##### EXCERPT TO READ #####
Course: LFM Stats And Pure
Section: Geometric Distribution

Difficulty: 1500.0 Banger: 1500.0

probability geometric distribution coin tossing optimisation inequality decision procedure repeated trials

Problem

Two people adopt the following procedure for deciding where to go for a cup of tea: either to a hotel or to a tea shop. Each person has a coin which has a probability $p$ of showing heads and $q$ of showing tails (where $p+q = 1$). In each round of the procedure, both people toss their coins once. If both coins show heads, then both people go to the hotel; if both coins show tails, then both people go to the tea shop; otherwise, they continue to the next round. This process is repeated until a decision is made. Show that the probability that they make a decision on the $n$th round is $$(q^2 + p^2)(2qp)^{n-1}.$$ Show also that the probability that they make a decision on or before the $n$th round is at least $$1 - \frac{1}{2^n}$$ whatever the value of $p$.
Three people adopt the following procedure for deciding where to go for a cup of tea: either to a hotel or to a tea shop. Each person has a coin which has a probability $p$ of showing heads and $q$ of showing tails (where $p + q = 1$). In the first round of the procedure, all three people toss their coins once. If all three coins show heads, then all three people go to the hotel; if all three coins show tails, then all three people go to the tea shop; otherwise, they continue to the next round. In the next round the two people whose coins showed the same face toss again, but the third person just turns over his or her coin. If all three coins show heads, then all three people go to the hotel; if all three coins show tails, then all three people go to the tea shop; otherwise, they go to the third round. Show that the probability that they make a decision on or before the second round is at least $\frac{7}{16}$, whatever the value of $p$.

Solution

The probability they don't make a decision in a round is $qp + pq = 2qp$ (TH and HT). The probability they make a decision in a round is $q^2+p^2$ (TT and HH). Therefore the probability they make a decision in the $n$th round is: \[ (q^2+p^2)(2qp)^{n-1} \] by having $n-1$ failures and one success. The probability they make a decision on or before the $n$th round is the $1-$ the probability they don't, ie $1 - (2qp)^n$. Notice that $\sqrt{qp} \leq \frac{p+1}{2} = \frac12 \Rightarrow qp \leq \frac14$ so $1-(2pq)^n \leq 1 - \frac1{2^n}$
The probability it's decided in the first round is $p^3 + q^3$ (HHH, TTT). The probability it's decided in the second round is $3p^2q \cdot p^2 + 3qq^2 \cdot q^2 = 3pq(p^3+q^3)$ (HHT -> HHH) and (TTH -> TTT) with reorderings). Therefore the probability of making a decision in the first or second round is $(p^3+q^3)(1 + 3pq)$ which is minimised when $p = q$ by Muirhead (or whatever your favourite inequality is). So $\frac{2}{8} \cdot \left ( 1 + \frac{3}{4} \right) = \frac{7}{16}$

Examiner's report

— 2019 STEP 1, Question 11

Mean: ~4.5 / 20 (inferred) Below Average Inferred ~4.5/20: bounded 3.0-10.0; 'generally not well done' → lower quarter of bound ≈ 4.5. 'Relatively small number' of attempts; applied question, no specific popularity figure.
##### PROVIDED RECORDS #####
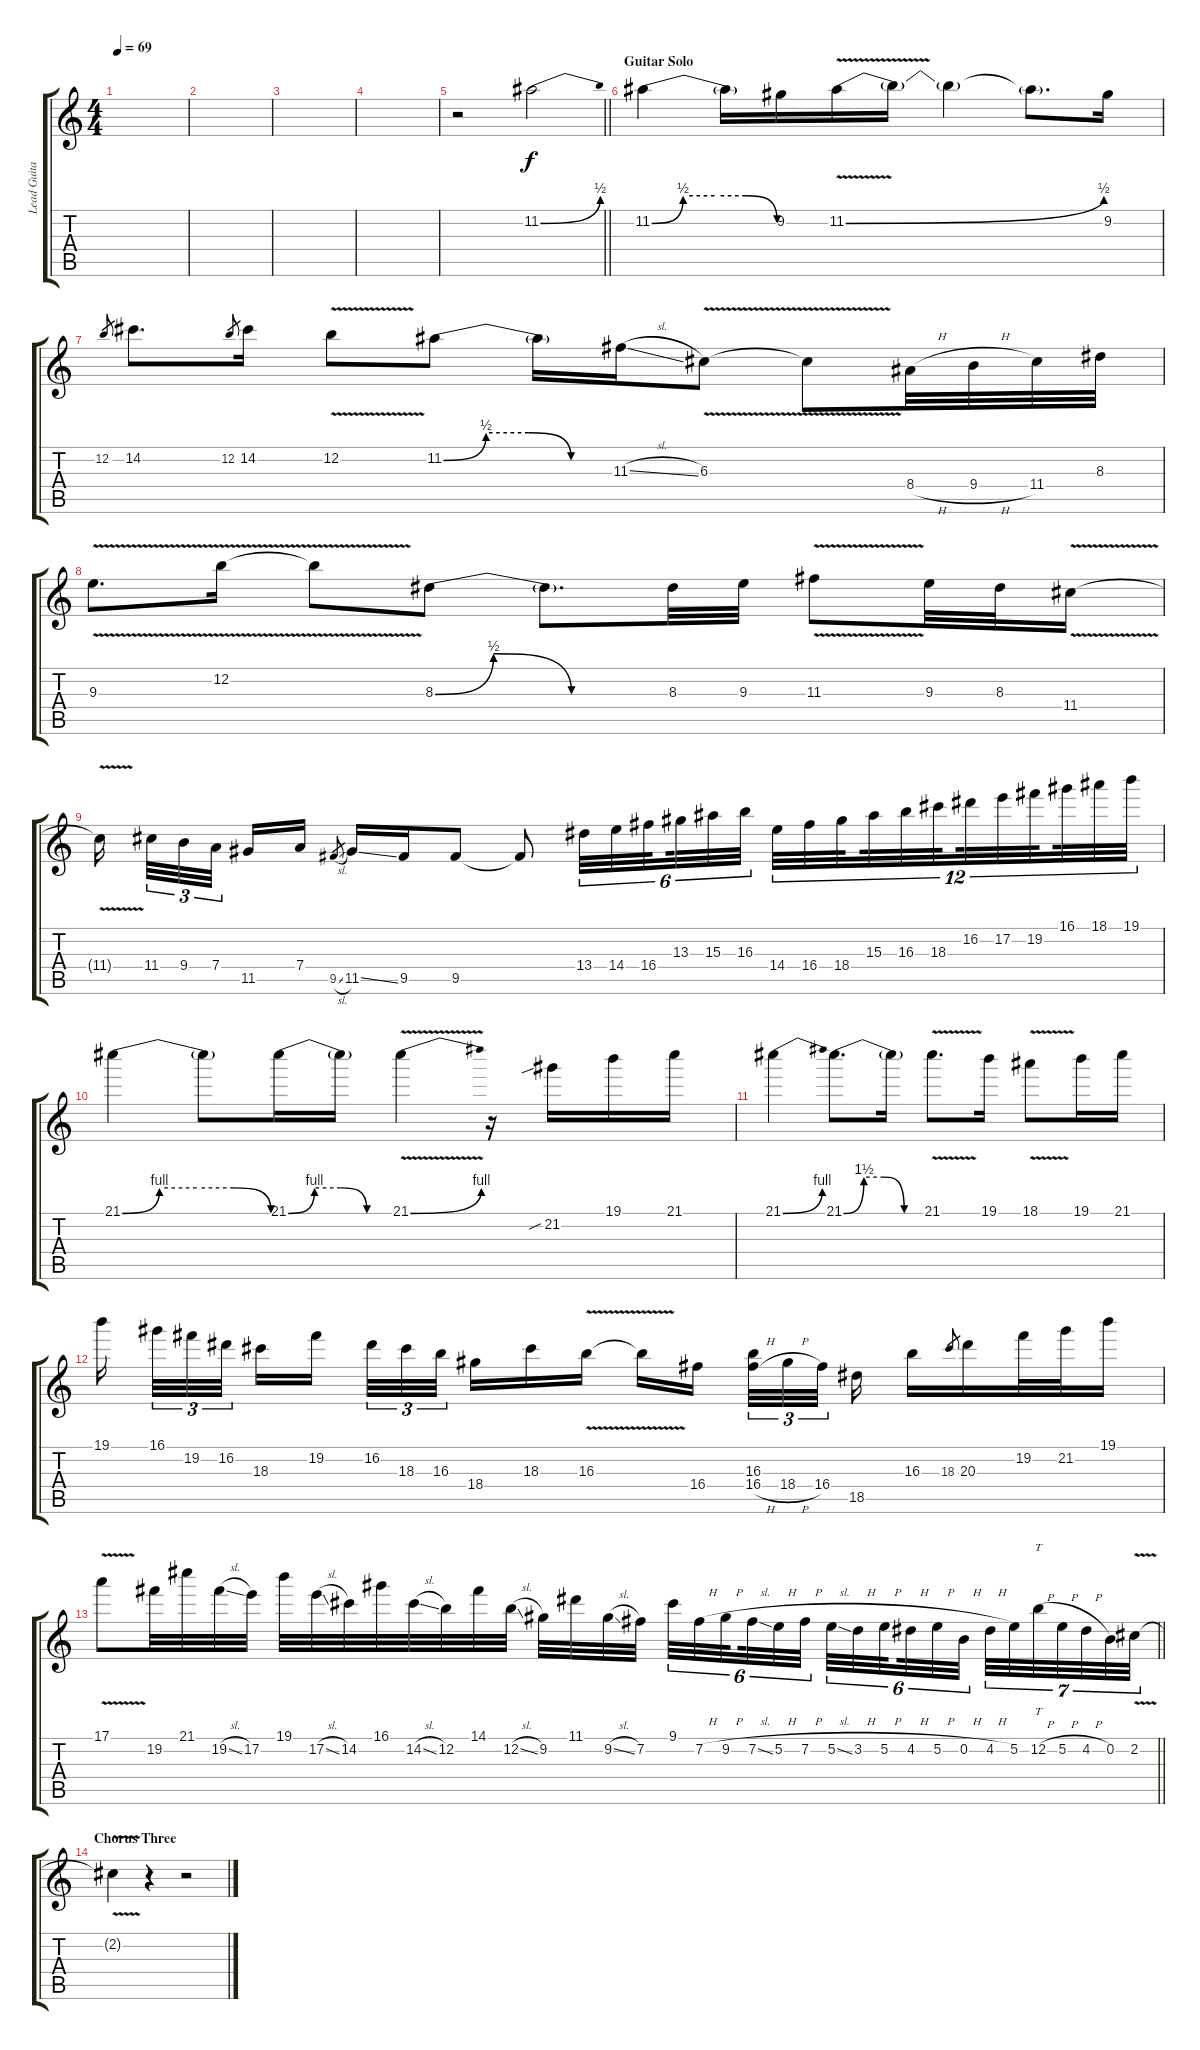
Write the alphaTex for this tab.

\track ("Lead Guitar" "Lead Guita") {instrument distortionguitar}
\staff {score tabs}
\tuning (E4 B3 G3 D3 A2 E2) {hide}
\ts (4 4)
\tempo 69
\clef g2
\ks c
|
|
|
|
\barLineRight lightlight
r.2 11.2{be (bend 0 0 60 2)}.2 |
\section ("" "Guitar Solo")
11.2{be (custom 0 0 15 2 30 2 45 2 60 0)}.4 11.2{t}.16 9.2.16 11.2{be (bend 0 0 60 2) v}.16 11.2{t}.16 11.2{t}.4 11.2{t}.8{d} 9.2.16 |
12.2.8{gr} 14.2.8{d} 12.2.8{gr} 14.2.16 12.2{v}.8 11.2{be (custom 0 0 15 2 30 2 45 0 60 0)}.8 11.2{t}.16 11.3{sl}.16 6.3{v}.8 6.3{t}.8 8.4{h}.32 9.4{h}.32 11.4.32 8.3.32 |
9.3{v}.8{d} 12.2{v}.16 12.2{t}.8 8.3{be (custom 0 0 15 2 35 0 45 0 60 0)}.8 8.3{t}.8{d} 8.3.32 9.3.32 11.3{v}.8 9.3.32 8.3.32 11.4{v}.16 |
11.4{t}.16{beam splitsecondary} 11.4.32{tu (3 2)} 9.4.32{tu (3 2)} 7.4.32{tu (3 2) beam splitsecondary} 11.5.16 7.4.16 9.5{sl}.8{gr} 11.5{ss}.16 9.5.16 9.5.8 9.5{t}.8 13.4.32{tu (6 4)} 14.4.32{tu (6 4)} 16.4.32{tu (6 4) beam splitsecondary} 13.3.32{tu (6 4)} 15.3.32{tu (6 4)} 16.3.32{tu (6 4)} 14.4.32{tu (12 8)} 16.4.32{tu (12 8)} 18.4.32{tu (12 8) beam splitsecondary} 15.3.32{tu (12 8)} 16.3.32{tu (12 8)} 18.3.32{tu (12 8) beam splitsecondary} 16.2.32{tu (12 8)} 17.2.32{tu (12 8)} 19.2.32{tu (12 8) beam splitsecondary} 16.1.32{tu (12 8)} 18.1.32{tu (12 8)} 19.1.32{tu (12 8)} |
21.1{be (custom 0 0 15 4 30 4 45 4 60 0)}.4 21.1{t}.8 21.1{be (custom 0 0 15 4 30 4 45 0 60 0)}.16 21.1{t}.16 21.1{be (bend 0 0 60 4) v}.4 r.16 21.2{sib}.16 19.1.16 21.1.16 |
21.1{be (bend 0 0 60 4)}.4 21.1{be (custom 0 0 15 6 30 6 45 0 60 0)}.8{d} 21.1{t}.16 21.1{v}.8{d} 19.1.16 18.1{v}.8 19.1.16 21.1.16 |
19.1.16{beam splitsecondary} 16.1.32{tu (3 2)} 19.2.32{tu (3 2)} 16.2.32{tu (3 2) beam splitsecondary} 18.3.16 19.2.16 16.2.32{tu (3 2)} 18.3.32{tu (3 2)} 16.3.32{tu (3 2) beam splitsecondary} 18.4.16 18.3.16 16.3{v}.16 16.3{t}.16 16.4.16{beam splitsecondary} (16.3 16.4{h}).32{tu (3 2)} 18.4{h}.32{tu (3 2)} 16.4.32{tu (3 2) beam splitsecondary} 18.5.16 16.3.16 18.3.8{gr} 20.3.16 19.2.32 21.2.32 19.1.16 |
\barLineRight lightlight
17.1{v}.8 19.2.32 21.1.32 19.2{sl}.32 17.2.32 19.1.32 17.2{sl}.32 14.2.32 16.1.32 14.2{sl}.32 12.2.32 14.1.32 12.2{sl}.32 9.2.32 11.1.32 9.2{sl}.32 7.2.32{beam splitsecondary} 9.1.32{tu (6 4)} 7.2{h}.32{tu (6 4)} 9.2{h}.32{tu (6 4) beam splitsecondary} 7.2{sl}.32{tu (6 4)} 5.2{h}.32{tu (6 4)} 7.2{h}.32{tu (6 4)} 5.2{sl}.32{tu (6 4)} 3.2{h}.32{tu (6 4)} 5.2{h}.32{tu (6 4) beam splitsecondary} 4.2{h}.32{tu (6 4)} 5.2{h}.32{tu (6 4)} 0.2{h}.32{tu (6 4) beam splitsecondary} 4.2{h}.32{tu (7 4)} 5.2.32{tu (7 4)} 12.2{h}.32{tt tu (7 4)} 5.2{h}.32{tu (7 4)} 4.2{h}.32{tu (7 4)} 0.2.32{tu (7 4)} 2.2{v}.32{tu (7 4)} |
\section ("" "Chorus Three")
2.2{t}.4{volume 6} r.4 r.2
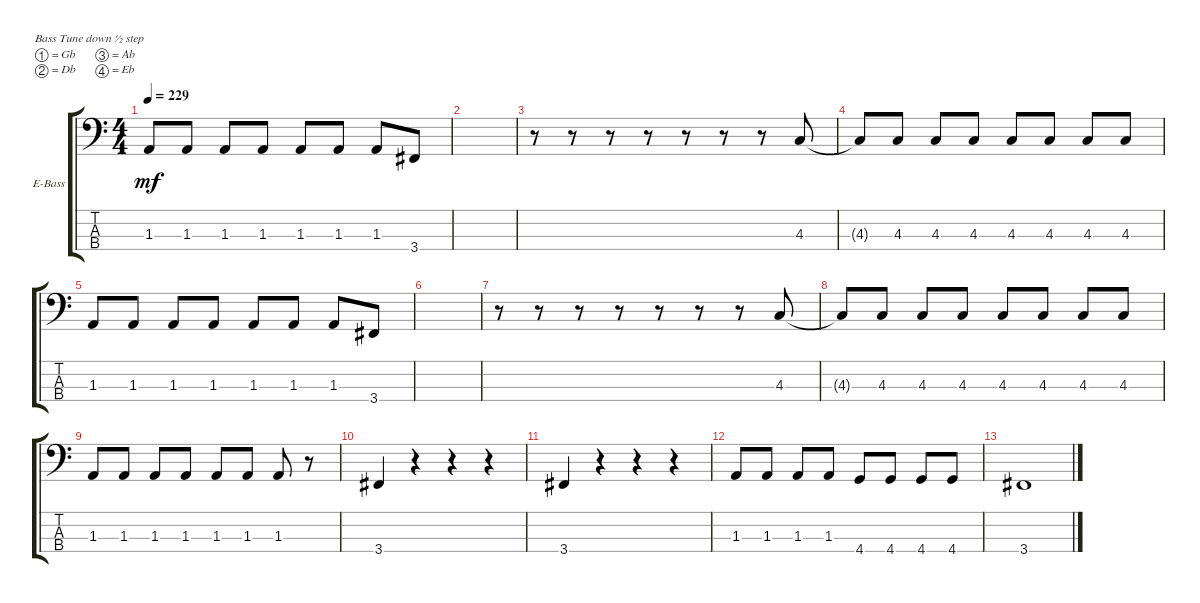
\defaultSystemsLayout 4
\bracketExtendMode groupsimilarinstruments
\firstSystemTrackNameOrientation horizontal
\otherSystemsTrackNameOrientation horizontal
\track ("Electric Bass" "E-Bass") {instrument electricbassfinger}
\staff {score tabs}
\tuning (Gb2 Db2 Ab1 Eb1)
\ts (4 4)
\tempo 229
\clef f4
\ks c
1.3.8{dy mf} 1.3.8 1.3.8 1.3.8 1.3.8 1.3.8 1.3.8 3.4.8 |
|
r.8 r.8 r.8 r.8 r.8 r.8 r.8 4.3.8 |
4.3{t}.8 4.3.8 4.3.8 4.3.8 4.3.8 4.3.8 4.3.8 4.3.8 |
1.3.8 1.3.8 1.3.8 1.3.8 1.3.8 1.3.8 1.3.8 3.4.8 |
|
r.8 r.8 r.8 r.8 r.8 r.8 r.8 4.3.8 |
4.3{t}.8 4.3.8 4.3.8 4.3.8 4.3.8 4.3.8 4.3.8 4.3.8 |
1.3.8 1.3.8 1.3.8 1.3.8 1.3.8 1.3.8 1.3.8 r.8 |
3.4.4 r.4 r.4 r.4 |
3.4.4 r.4 r.4 r.4 |
1.3.8 1.3.8 1.3.8 1.3.8 4.4.8 4.4.8 4.4.8 4.4.8 |
3.4.1
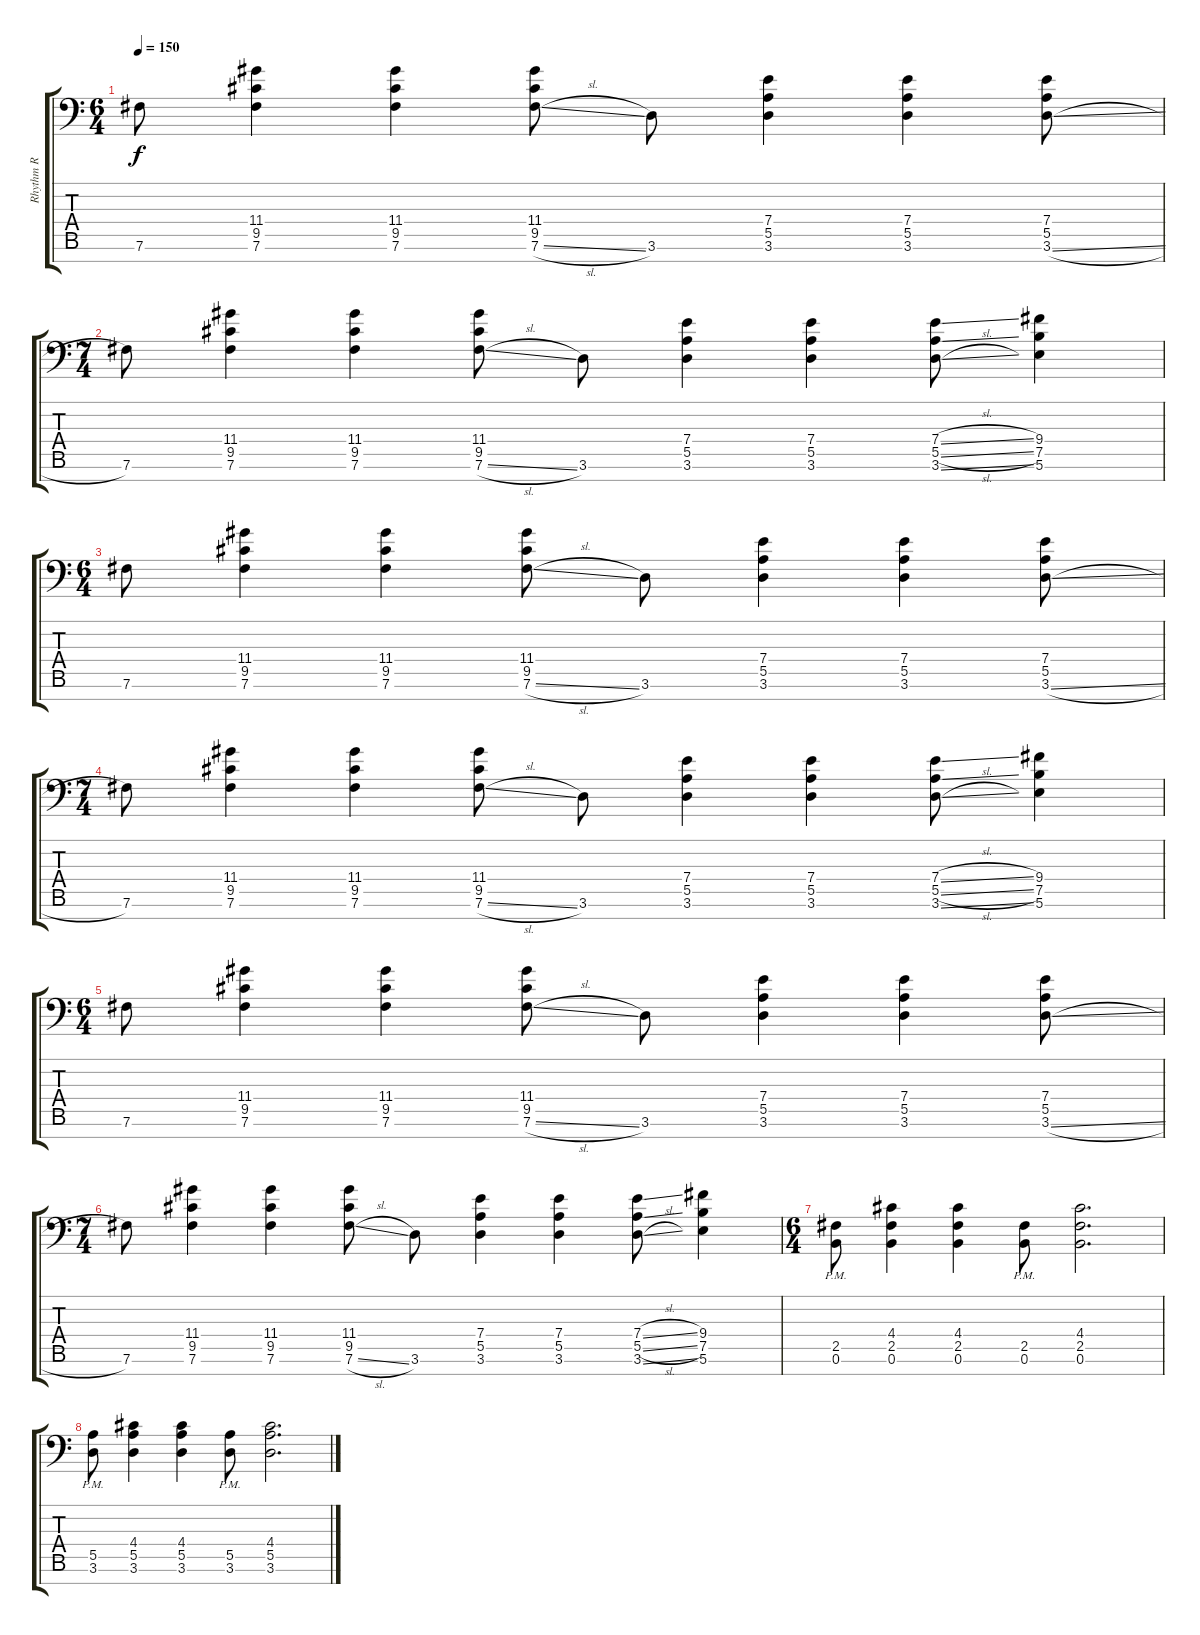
#####
PROMPT
From the coin-tossing probability excerpt, extract the passage word for word, starting with "Examiner's report" and going on through "specific popularity figure.".

PROBLEM SOLUTION
Examiner's report

— 2019 STEP 1, Question 11

Mean: ~4.5 / 20 (inferred) Below Average Inferred ~4.5/20: bounded 3.0-10.0; 'generally not well done' → lower quarter of bound ≈ 4.5. 'Relatively small number' of attempts; applied question, no specific popularity figure.